Esa quincena no sucedió nada extraordinario, solo que pagué la última cuota de la refinanciación de mi tarjeta de crédito y, pese a la insistencia de la secretaria del banco que insistía en que me la renovarían por la puntualidad de mis pagos, simplemente la cancelé, dos años de martirio es demasiado, me dije. Al día siguiente fue mi primer encontronazo con la jefa. Hubo un error, que no fue mío, y cuando ella me llamó la atención delante de todo el mundo le pedí que me dejara hablar, entonces me gritó, le dije con firmeza que eso no se lo iba a permitir y, ante el asombro y el susto de las otras chicas, la seguí hasta su oficina, con mis documentos en la mano hasta que le demostré que la equivocada era ella.

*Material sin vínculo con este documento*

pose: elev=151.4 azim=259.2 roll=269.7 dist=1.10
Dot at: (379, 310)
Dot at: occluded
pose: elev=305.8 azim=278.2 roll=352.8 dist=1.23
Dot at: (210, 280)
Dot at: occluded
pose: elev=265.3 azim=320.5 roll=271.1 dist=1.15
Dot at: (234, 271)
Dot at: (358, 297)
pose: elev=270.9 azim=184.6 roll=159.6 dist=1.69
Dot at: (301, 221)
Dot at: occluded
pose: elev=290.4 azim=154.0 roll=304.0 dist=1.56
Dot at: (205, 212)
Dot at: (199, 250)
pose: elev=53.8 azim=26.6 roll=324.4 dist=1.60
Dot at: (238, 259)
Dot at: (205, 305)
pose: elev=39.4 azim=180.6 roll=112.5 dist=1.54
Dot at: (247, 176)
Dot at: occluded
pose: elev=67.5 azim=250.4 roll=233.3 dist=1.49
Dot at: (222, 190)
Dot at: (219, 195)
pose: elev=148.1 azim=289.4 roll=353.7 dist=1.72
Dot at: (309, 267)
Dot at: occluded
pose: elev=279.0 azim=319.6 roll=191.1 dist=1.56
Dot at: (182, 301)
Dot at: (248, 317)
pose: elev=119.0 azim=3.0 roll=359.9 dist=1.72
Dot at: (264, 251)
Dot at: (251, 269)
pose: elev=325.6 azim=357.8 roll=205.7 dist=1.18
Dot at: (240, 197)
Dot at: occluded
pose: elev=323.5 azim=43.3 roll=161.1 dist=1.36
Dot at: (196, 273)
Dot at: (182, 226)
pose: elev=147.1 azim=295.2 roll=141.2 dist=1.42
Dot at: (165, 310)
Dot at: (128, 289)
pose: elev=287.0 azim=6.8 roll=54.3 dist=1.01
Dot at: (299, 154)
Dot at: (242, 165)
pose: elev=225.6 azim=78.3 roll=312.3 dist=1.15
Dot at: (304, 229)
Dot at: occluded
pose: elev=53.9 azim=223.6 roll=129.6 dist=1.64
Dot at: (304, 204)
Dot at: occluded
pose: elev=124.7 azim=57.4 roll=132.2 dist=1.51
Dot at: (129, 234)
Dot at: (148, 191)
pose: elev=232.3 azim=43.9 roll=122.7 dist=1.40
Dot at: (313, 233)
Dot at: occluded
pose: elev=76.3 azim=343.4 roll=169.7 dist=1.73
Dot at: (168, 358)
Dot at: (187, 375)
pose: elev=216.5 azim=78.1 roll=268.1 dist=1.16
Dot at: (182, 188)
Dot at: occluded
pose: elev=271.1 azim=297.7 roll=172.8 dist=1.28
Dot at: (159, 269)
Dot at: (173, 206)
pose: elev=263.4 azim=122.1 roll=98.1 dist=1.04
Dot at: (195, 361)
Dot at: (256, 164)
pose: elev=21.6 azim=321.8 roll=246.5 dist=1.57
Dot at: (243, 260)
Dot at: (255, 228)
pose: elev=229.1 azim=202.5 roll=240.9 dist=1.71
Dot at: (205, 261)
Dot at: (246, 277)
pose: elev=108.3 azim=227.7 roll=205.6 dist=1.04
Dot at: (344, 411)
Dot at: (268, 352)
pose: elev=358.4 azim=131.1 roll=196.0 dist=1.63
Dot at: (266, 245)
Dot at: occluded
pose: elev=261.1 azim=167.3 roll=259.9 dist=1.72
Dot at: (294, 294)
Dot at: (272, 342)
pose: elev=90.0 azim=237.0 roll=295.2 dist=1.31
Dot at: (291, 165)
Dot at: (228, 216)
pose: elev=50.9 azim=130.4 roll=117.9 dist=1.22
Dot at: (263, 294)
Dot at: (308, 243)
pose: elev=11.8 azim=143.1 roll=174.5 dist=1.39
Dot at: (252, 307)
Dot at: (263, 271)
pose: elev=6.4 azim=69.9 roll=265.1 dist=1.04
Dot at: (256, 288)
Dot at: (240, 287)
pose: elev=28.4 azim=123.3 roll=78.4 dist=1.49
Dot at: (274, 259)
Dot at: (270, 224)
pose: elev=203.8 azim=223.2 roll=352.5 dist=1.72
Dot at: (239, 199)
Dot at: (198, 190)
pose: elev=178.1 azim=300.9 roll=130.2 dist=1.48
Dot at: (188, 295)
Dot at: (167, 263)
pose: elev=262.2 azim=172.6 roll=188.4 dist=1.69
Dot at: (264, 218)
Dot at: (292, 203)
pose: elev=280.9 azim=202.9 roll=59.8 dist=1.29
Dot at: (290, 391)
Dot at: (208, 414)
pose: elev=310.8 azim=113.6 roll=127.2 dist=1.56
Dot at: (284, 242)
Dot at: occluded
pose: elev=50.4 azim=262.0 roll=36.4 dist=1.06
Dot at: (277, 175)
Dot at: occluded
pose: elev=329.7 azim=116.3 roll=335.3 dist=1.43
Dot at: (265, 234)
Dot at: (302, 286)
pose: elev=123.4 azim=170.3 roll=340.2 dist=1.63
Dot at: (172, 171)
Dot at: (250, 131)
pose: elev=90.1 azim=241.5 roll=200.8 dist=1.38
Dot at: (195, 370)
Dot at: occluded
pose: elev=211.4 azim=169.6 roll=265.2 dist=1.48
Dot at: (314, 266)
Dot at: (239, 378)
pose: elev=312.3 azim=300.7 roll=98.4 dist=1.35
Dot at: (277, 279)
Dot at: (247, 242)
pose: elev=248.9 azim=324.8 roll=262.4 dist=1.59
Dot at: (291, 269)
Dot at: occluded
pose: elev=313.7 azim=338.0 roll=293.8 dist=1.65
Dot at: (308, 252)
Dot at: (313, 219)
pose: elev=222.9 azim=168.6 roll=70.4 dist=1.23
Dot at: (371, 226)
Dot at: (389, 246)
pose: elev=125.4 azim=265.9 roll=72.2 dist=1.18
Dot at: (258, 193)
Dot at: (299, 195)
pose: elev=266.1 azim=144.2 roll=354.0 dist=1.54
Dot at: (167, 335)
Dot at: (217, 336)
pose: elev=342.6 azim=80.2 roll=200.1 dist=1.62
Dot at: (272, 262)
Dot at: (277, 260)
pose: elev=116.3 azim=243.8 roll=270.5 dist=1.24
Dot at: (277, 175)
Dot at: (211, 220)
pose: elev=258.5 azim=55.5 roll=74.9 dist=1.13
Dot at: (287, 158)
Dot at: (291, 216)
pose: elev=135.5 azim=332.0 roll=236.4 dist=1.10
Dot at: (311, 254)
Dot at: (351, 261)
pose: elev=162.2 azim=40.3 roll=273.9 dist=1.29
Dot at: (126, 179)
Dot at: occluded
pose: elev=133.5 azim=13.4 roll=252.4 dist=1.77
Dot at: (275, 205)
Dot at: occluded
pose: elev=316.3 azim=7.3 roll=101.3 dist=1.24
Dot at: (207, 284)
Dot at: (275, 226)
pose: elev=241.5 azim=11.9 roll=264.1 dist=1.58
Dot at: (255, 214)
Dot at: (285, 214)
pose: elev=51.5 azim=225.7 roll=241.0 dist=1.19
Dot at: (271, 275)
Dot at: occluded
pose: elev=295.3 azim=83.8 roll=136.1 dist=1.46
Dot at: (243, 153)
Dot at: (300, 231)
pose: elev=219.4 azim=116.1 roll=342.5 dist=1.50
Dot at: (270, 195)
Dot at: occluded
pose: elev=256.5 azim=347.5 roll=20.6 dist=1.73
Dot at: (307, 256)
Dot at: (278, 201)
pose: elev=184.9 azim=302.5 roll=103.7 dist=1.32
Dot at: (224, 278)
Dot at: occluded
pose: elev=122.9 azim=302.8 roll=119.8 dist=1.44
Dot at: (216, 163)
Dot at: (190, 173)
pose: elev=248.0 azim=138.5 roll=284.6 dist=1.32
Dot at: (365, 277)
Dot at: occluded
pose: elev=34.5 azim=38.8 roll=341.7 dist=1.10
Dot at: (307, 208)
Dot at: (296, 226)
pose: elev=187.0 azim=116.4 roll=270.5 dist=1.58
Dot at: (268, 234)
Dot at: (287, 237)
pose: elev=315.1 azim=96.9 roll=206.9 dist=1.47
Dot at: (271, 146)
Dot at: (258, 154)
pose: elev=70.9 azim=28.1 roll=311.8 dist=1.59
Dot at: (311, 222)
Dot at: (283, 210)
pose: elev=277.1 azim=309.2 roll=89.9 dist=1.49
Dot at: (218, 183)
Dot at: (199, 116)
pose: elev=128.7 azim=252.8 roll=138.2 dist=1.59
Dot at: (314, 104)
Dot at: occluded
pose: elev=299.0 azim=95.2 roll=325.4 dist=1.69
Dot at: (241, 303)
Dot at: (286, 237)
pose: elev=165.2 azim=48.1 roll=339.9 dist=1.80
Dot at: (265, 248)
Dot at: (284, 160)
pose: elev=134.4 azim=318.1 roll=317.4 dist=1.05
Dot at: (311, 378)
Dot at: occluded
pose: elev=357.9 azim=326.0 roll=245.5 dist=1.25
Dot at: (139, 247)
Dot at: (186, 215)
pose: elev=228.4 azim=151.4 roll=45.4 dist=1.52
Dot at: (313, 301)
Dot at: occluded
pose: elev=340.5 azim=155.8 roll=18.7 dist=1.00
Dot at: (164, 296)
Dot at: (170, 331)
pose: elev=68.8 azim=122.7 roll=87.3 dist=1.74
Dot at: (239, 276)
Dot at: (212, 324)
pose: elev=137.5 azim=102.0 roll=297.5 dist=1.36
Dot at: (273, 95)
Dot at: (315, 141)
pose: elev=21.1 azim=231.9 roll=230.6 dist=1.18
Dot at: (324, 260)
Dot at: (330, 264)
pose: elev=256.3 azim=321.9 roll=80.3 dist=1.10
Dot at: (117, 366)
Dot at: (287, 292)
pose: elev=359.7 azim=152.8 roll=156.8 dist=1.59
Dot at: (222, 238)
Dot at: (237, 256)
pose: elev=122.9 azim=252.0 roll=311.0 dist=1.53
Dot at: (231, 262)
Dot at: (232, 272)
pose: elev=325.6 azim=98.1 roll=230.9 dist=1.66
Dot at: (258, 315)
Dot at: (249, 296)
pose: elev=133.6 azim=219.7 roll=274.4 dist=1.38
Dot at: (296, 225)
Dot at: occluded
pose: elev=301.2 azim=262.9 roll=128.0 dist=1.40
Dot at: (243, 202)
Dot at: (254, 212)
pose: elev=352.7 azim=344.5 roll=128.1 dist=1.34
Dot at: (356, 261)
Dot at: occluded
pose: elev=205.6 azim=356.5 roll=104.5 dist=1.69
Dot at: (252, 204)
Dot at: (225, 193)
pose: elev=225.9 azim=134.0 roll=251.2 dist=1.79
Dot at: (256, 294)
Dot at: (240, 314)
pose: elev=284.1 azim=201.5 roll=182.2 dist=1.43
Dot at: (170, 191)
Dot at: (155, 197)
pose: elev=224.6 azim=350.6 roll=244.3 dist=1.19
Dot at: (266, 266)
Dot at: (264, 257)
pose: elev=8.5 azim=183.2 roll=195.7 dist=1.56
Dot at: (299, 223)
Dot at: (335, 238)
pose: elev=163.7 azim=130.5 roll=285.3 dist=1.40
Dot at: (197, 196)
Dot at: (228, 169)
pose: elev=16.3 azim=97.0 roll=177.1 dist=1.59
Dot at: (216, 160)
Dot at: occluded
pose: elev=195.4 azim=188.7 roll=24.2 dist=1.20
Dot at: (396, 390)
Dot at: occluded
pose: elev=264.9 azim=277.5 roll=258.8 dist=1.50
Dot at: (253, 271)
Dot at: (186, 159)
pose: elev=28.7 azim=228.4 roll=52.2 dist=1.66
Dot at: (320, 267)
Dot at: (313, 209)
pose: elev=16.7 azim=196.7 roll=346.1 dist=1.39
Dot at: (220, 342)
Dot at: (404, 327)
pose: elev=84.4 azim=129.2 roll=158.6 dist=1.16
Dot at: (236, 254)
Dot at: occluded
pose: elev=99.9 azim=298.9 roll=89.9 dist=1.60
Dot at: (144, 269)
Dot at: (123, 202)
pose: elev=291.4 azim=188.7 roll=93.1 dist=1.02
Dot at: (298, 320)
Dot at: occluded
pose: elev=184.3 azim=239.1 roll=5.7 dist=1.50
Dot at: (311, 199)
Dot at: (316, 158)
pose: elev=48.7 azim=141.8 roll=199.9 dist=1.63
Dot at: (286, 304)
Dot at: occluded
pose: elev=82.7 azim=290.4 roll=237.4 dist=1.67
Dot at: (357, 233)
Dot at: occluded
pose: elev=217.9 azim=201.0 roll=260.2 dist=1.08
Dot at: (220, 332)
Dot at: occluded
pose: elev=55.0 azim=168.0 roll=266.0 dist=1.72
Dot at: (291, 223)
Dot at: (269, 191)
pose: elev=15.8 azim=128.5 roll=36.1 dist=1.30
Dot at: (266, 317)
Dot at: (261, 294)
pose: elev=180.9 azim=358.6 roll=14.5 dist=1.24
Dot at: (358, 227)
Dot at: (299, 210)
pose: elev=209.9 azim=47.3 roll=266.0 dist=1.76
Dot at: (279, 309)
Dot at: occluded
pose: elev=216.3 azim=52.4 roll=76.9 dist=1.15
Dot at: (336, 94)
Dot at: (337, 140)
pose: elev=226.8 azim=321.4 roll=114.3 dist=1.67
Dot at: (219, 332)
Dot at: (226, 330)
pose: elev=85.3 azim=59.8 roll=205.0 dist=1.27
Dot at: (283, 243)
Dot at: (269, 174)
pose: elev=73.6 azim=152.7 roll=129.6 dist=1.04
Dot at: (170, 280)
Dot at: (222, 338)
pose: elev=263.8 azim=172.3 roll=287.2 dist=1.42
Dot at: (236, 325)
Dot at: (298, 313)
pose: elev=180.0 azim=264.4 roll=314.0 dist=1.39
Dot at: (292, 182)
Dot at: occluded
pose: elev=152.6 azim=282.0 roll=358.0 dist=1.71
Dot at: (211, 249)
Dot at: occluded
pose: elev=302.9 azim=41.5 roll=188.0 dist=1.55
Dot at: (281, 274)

Sus ojos estaban encendidos, me dijo que por más razón que yo tuviera la que mandaba era ella y me pidió que saliera de su oficina. No volvió a molestarme pero se desquitó quitándome las horas extras y me puso dos llamados de atención por escrito. Al tercero me despedirían. Eso me hizo esmerarme más en mi tarea, de manera que dejé de almorzar para dedicar ese tiempo a revisar mis listas y controlar mi mercadería. En menos de dos meses las cosas mejoraron, pero perdí casi cuatro kilos y comencé a recibir piropos en la calle y en la playa de carga y descarga de la empresa.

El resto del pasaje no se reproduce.